■ **DOCUMENT EXCERPT**
Hjem / Nyheter / Report supports the Norwegian Veterinary Institute`s view on management of CWD

Report supports the Norwegian Veterinary Institute`s view on management of CWD

Report supports the Norwegian Veterinary Institute`s view on management of CWD

Reindeer. Photo: Colourbox

The Norwegian Scientific Committee for Food Safety (VKM) presented a report this 29th of March on Chronic Wasting Disease (CWD) in Norway, in which they recommend the withdrawal of the reindeer herd in the region of Nordfjella, a mountain area situated inland, in southern Norway.

It was in 2016 that the Norwegian Veterinary Institute (NVI) diagnosed CWD in wild reindeer in this region. This was the first time CWD was detected outside North America and South Korea, and the first time it was detected in reindeer (Rangifer tarandus tarandus). The region includes the municipalities Aurland, Laerdal, Hemsedal, Hol, Al and Ulvik. Shortly after two moose (Alces alces) were diagnosed with the disease in a different region, further up north in the municipality of Selbu, Trøndelag County.

−VKM’s report recommendation to slaughter the reindeer herd from the area of Nordfjella is in line with the Norwegian Veterinary Institute`s previously stated scientific opinion. This constitutes a drastic and serious measure, but this must be weighed against the possible consequences of this the disease spreading further, says researcher and CWD coordinator Jørn Våge from the Norwegian Veterinary Institute. –The full effect of such a measure in holds some uncertainty, but the knowledge we have today requires us to adopt a precautionary approach. If the disease in reindeer is limited to the region in Nordfjella, early measures will increase the chances of preventing the disease from spreading to new areas. Fast implementation will also contribute to reduce the extent of contamination of the environment. This is important in order to enable a repopulation of this area at the earliest possible chance, says Våge.

Våge emphasizes that there is considerable uncertainty associated with CWD in Norway after last year's detections. He says monitoring and further research are essential to ensure proper management.

■ **DATASET CONTENT**
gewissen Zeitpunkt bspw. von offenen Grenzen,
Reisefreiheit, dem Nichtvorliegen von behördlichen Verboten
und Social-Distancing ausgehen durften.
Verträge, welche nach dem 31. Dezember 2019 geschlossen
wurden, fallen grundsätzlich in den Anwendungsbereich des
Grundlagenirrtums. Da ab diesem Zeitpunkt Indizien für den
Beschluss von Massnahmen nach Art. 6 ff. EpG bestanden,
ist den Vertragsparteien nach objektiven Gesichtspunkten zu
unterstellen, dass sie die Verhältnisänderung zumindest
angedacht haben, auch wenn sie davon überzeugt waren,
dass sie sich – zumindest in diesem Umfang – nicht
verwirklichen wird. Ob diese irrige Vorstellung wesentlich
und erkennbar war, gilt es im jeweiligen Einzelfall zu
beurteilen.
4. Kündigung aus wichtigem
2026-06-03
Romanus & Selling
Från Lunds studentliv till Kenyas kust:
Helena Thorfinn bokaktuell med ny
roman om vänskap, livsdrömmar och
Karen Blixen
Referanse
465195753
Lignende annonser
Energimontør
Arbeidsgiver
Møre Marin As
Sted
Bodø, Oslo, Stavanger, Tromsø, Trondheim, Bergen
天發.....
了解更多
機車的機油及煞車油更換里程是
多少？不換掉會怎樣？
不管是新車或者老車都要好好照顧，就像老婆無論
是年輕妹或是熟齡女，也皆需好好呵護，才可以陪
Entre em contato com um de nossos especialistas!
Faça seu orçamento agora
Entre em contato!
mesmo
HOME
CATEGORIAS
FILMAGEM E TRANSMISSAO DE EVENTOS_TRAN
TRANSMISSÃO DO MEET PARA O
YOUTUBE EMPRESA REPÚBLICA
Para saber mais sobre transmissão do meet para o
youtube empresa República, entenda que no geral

■ **TASK 1**
From the CWD article, return the text from "The Norwegian Scientific" to "in southern Norway.".
■ **TASK 2**
Using the CWD article, say whether each statement agrees with it. Answer yes or no and quote the words that decide it. (a) The Norwegian Veterinary Institute found CWD in wild reindeer in 2016. (b) The two moose with the disease were found in Nordfjella. (c) Våge says there is little uncertainty about CWD in Norway.
■ **TASK 3**
Translate this sentence from the CWD article into Spanish: "He says monitoring and further research are essential to ensure proper management."
The listing has nothing to do with anything asked here.

■ **WRITTEN RESPONSE 1**
The Norwegian Scientific Committee for Food Safety (VKM) presented a report this 29th of March on Chronic Wasting Disease (CWD) in Norway, in which they recommend the withdrawal of the reindeer herd in the region of Nordfjella, a mountain area situated inland, in southern Norway.

■ **WRITTEN RESPONSE 2**
(a) Yes: "It was in 2016 that the Norwegian Veterinary Institute (NVI) diagnosed CWD in wild reindeer in this region."
(b) No: "in a different region, further up north in the municipality of Selbu, Trøndelag County."
(c) No: "there is considerable uncertainty associated with CWD in Norway after last year's detections."

■ **WRITTEN RESPONSE 3**
Dice que la vigilancia y una mayor investigación son esenciales para garantizar una gestión adecuada.